-------- Excerpted records

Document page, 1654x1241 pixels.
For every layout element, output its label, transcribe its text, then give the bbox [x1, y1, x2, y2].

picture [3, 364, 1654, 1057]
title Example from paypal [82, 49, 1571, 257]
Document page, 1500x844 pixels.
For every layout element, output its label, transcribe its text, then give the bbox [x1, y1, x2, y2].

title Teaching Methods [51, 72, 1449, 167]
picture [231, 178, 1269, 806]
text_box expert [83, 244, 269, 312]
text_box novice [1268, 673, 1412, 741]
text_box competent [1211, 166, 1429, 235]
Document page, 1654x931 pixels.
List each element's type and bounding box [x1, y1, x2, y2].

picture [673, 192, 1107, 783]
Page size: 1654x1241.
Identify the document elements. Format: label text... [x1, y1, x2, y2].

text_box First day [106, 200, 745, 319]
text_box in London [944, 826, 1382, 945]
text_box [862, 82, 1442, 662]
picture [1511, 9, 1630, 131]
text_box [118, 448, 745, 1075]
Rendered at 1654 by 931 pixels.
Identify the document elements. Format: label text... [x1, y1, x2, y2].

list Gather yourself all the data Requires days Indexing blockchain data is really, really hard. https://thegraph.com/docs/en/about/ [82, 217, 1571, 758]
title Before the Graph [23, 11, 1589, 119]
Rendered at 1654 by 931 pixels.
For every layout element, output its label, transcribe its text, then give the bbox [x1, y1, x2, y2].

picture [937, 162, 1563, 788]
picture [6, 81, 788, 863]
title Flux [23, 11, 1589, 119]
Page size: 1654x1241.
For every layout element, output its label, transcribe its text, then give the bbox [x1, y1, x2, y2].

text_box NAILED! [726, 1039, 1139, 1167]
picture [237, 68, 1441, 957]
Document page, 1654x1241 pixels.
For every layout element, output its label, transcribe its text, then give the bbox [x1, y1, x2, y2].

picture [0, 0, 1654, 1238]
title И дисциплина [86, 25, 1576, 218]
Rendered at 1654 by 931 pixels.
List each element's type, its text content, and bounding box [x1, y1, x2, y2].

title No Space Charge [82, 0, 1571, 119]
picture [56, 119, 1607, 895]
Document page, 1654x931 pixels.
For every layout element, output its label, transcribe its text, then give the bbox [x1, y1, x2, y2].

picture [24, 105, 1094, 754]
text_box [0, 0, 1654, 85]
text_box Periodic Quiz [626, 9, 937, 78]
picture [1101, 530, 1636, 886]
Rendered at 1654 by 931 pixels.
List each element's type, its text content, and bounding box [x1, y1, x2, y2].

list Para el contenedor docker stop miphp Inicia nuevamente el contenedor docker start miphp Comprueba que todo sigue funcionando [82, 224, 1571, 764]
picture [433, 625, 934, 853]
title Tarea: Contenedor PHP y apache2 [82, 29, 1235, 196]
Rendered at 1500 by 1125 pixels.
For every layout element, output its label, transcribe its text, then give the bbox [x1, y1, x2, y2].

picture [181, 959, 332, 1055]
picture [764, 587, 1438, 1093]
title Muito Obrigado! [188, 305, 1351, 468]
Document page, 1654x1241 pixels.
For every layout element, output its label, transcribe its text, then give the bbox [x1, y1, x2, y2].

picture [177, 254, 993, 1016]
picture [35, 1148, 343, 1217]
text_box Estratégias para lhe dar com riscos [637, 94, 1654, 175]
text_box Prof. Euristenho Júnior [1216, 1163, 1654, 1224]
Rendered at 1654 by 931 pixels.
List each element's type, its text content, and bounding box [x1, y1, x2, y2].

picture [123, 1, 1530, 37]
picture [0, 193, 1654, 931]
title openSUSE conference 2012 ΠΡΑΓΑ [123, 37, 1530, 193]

----------------

Your instructions: Rewrite all of the material above, putting "page element" wherever "layout element" appears and leaving everything else unchanged.

Response to the exercise:
Document page, 1654x1241 pixels.
For every page element, output its label, transcribe its text, then give the bbox [x1, y1, x2, y2].

picture [3, 364, 1654, 1057]
title Example from paypal [82, 49, 1571, 257]
Document page, 1500x844 pixels.
For every page element, output its label, transcribe its text, then give the bbox [x1, y1, x2, y2].

title Teaching Methods [51, 72, 1449, 167]
picture [231, 178, 1269, 806]
text_box expert [83, 244, 269, 312]
text_box novice [1268, 673, 1412, 741]
text_box competent [1211, 166, 1429, 235]
Document page, 1654x931 pixels.
List each element's type and bounding box [x1, y1, x2, y2].

picture [673, 192, 1107, 783]
Page size: 1654x1241.
Identify the document elements. Format: label text... [x1, y1, x2, y2].

text_box First day [106, 200, 745, 319]
text_box in London [944, 826, 1382, 945]
text_box [862, 82, 1442, 662]
picture [1511, 9, 1630, 131]
text_box [118, 448, 745, 1075]
Rendered at 1654 by 931 pixels.
Identify the document elements. Format: label text... [x1, y1, x2, y2].

list Gather yourself all the data Requires days Indexing blockchain data is really, really hard. https://thegraph.com/docs/en/about/ [82, 217, 1571, 758]
title Before the Graph [23, 11, 1589, 119]
Rendered at 1654 by 931 pixels.
For every page element, output its label, transcribe its text, then give the bbox [x1, y1, x2, y2].

picture [937, 162, 1563, 788]
picture [6, 81, 788, 863]
title Flux [23, 11, 1589, 119]
Page size: 1654x1241.
For every page element, output its label, transcribe its text, then give the bbox [x1, y1, x2, y2].

text_box NAILED! [726, 1039, 1139, 1167]
picture [237, 68, 1441, 957]
Document page, 1654x1241 pixels.
For every page element, output its label, transcribe its text, then give the bbox [x1, y1, x2, y2].

picture [0, 0, 1654, 1238]
title И дисциплина [86, 25, 1576, 218]
Rendered at 1654 by 931 pixels.
List each element's type, its text content, and bounding box [x1, y1, x2, y2].

title No Space Charge [82, 0, 1571, 119]
picture [56, 119, 1607, 895]
Document page, 1654x931 pixels.
For every page element, output its label, transcribe its text, then give the bbox [x1, y1, x2, y2].

picture [24, 105, 1094, 754]
text_box [0, 0, 1654, 85]
text_box Periodic Quiz [626, 9, 937, 78]
picture [1101, 530, 1636, 886]
Rendered at 1654 by 931 pixels.
List each element's type, its text content, and bounding box [x1, y1, x2, y2].

list Para el contenedor docker stop miphp Inicia nuevamente el contenedor docker start miphp Comprueba que todo sigue funcionando [82, 224, 1571, 764]
picture [433, 625, 934, 853]
title Tarea: Contenedor PHP y apache2 [82, 29, 1235, 196]
Rendered at 1500 by 1125 pixels.
For every page element, output its label, transcribe its text, then give the bbox [x1, y1, x2, y2].

picture [181, 959, 332, 1055]
picture [764, 587, 1438, 1093]
title Muito Obrigado! [188, 305, 1351, 468]
Document page, 1654x1241 pixels.
For every page element, output its label, transcribe its text, then give the bbox [x1, y1, x2, y2].

picture [177, 254, 993, 1016]
picture [35, 1148, 343, 1217]
text_box Estratégias para lhe dar com riscos [637, 94, 1654, 175]
text_box Prof. Euristenho Júnior [1216, 1163, 1654, 1224]
Rendered at 1654 by 931 pixels.
List each element's type, its text content, and bounding box [x1, y1, x2, y2].

picture [123, 1, 1530, 37]
picture [0, 193, 1654, 931]
title openSUSE conference 2012 ΠΡΑΓΑ [123, 37, 1530, 193]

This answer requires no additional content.